9-го июля состоялось второе заседание суда, опять-таки в присутствии многочисленной публики. С нетерпением слушалось чтение новых документов. Это были письма, адресованные Кюбьером Пеллапра. Их доставил суду вице-президент палаты депутатов Леон де-Мальвилль, получивши их в свою очередь от Мараста, сотрудника «National». Они доказали ясно, что Кюбьер во всем этом деле был самый несчастный.
«Отныне я не хочу уже более быть жертвой и одураченным г-м… (Тестом). Я наконец решился предоставить себя в распоряжение суда, чтоб избавиться, если возможно, от его алчности, чтоб не платить, чего я никогда не был должен».
Тест опять заявил, что он ничего не понимает во всем этом деле. Он пытался набросить подозрение на Кюбьера в том, что он присвоил себе все деньги, передававшиеся ему на взятки. Пармантье утверждал, что никогда не думал давать взяток. Но так как президент настоятельно желал узнать имя той личности, жертвой которой считал себя Кюбьер, то последний встал и со слезами на глазах указал на Теста.
В третьем заседании суда допрашивался бывший министр публичных работ. Он упорно отрекался от всего: «я отрицаю обвинения всеми силами моей души; я с твердостью чистой совести противопоставляю этим обвинениям безусловное отрицание, от которого ставлю в зависимость всю свою жизнь, всю свою честь, находящуюся в ваших руках».
Кюбьер давал деньги. Это несомненно. Тест не хотел брать никаких денег. Стало быть, плутом оказывался Пеллапра. Зять Пеллапра, князь Шимэ, услыхав такое обвинение против своего тестя, немедленно отправил Тесту вызов на дуэль с требованием тотчас же прислать своих секундантов.

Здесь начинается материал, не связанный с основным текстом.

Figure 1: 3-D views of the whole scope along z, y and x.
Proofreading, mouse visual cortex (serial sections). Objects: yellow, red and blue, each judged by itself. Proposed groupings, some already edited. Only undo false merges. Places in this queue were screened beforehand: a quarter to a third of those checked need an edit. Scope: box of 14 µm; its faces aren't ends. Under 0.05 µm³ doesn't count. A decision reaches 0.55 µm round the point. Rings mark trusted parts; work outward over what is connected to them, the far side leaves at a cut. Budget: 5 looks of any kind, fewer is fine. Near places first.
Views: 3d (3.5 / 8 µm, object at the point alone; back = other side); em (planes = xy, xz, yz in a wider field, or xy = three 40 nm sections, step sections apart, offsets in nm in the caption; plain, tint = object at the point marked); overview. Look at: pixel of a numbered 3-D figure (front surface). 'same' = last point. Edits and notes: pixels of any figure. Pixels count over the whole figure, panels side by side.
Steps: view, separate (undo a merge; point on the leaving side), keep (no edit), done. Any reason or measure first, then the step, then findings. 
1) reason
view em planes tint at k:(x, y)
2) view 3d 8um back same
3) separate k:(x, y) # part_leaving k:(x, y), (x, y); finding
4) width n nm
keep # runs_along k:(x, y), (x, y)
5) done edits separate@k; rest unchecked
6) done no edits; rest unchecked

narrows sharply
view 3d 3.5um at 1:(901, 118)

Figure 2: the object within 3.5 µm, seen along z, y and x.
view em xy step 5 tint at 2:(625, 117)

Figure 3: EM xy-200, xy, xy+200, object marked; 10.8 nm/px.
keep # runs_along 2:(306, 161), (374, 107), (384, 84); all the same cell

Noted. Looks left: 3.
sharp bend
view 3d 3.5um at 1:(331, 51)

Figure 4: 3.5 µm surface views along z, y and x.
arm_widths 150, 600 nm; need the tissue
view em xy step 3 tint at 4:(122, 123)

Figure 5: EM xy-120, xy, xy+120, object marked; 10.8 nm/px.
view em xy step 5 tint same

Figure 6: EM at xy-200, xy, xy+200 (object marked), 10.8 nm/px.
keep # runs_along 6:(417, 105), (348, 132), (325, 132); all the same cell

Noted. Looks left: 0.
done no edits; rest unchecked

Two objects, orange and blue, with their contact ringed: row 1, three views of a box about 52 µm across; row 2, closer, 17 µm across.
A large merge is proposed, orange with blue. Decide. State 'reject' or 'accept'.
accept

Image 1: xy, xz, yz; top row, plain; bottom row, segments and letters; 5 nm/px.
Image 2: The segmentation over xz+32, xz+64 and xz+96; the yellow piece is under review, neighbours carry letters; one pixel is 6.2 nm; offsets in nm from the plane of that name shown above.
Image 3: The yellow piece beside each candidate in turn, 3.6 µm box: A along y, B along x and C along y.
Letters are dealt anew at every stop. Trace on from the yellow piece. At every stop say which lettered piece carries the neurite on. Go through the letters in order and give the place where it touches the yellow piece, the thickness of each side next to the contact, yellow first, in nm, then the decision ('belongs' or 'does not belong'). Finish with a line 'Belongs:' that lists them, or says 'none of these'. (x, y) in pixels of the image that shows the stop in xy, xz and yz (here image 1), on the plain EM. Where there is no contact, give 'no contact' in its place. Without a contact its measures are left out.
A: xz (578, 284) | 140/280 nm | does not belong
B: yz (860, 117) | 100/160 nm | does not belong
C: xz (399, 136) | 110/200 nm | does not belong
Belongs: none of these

В четвертом заседании суда узнали, что 12-го сентября 1843 года депутат Карл Тест, сын обвиняемого, сделал вклад в государственное казначейство на 95 000 франков ценными бумагами. Были прочитаны также письма, адресованные бывшим министром Пеллапра. Жена последнего, по указанию своего мужа, передала эти письма суду. Когда предъявили их Тесту, он взял их дрожащей рукой и сказал: «да, это – мои». Письма окончательно сразили этого подсудимого. Он уже потом не являлся в суд. «Вчера я – пишет Виктор Гюго, – видел Теста невинным, сегодня я вижу его виновным, вчера я дивился ему, сегодня я попытался бы его презирать, если бы он не был так несчастлив, и я питаю к нему только сострадание»…
Когда предъявили Тесту квитанцию государственного казначейства на 95 000 фр., он покраснел, с ужасом потер себе лоб и обернулся к сыну. Они обменялись несколькими словами, затем Тест стал перелистывать свою записную книжку, а сын его опустил голову на свои обе руки.
На следующий день в Париже царило большое возбуждение. Тест, накануне вечером, покушался на самоубийство в Люксанбургской тюрьме, куда его перевели. Он сделал два выстрела себе в рот и в сердце, но оба неудачно, и от них осталась только легкая рана на груди его. Раненый был очень спокоен, он попросил дать ему «Monte Christo» Александра Дюма-отца, но книги этой не оказалось в тюремной библиотеке. В тот вечер он обедал в компании со своими адвокатами и сын навещал его. Вскоре, как только ушли посетители, послышались выстрелы. Тест отказался сообщить, кто принес ему пистолет. 13-го июля он написал президенту Пакье: «г. канцлер! События вчерашнего заседания не оставляют никаких возражений относительно того, что касается меня, и для себя я считаю дело суда оконченным. Я заранее принимаю все, что решит суд в отсутствии меня. Суд, позволительно надеяться, не употребит против меня личного принуждения и не станет насильно добиваться моего личного и совершенно излишнего присутствия при актах правосудия и выяснения истины. Прошу суд быть уверенным, что это бесповоротное решение в моем сердце вполне согласуется с глубоким уважением к характеру и достоинству моих судей».
Следующее заседание суда происходило в отсутствии Теста. Речь обвинителя предлагала для трех подсудимых кары, полагающиеся за подкуп властей. Защитникам досталась тут нелегкая задача. Защитник Кюбьера бросил взгляд на долголетнюю и почтенную карьеру своего клиента, на его военные подвиги, на его отличную аттестацию в качестве солдата. «Ах! – сказал защитник, – если в праве строго укорять человека за единственное дурное деяние, которое он совершил во все время своей жизни, то справедливость требует, чтоб единственный день заблуждения и слабости не уничтожил этого славного прошлого». Вид этого старого солдата, которому пришлось попасть на скамью подсудимых вместе с Пармантье, этого старика, которого эксплуатировали, подозревали в воровстве, и в подкупности, вызвал сострадание и в публике, и в судьях.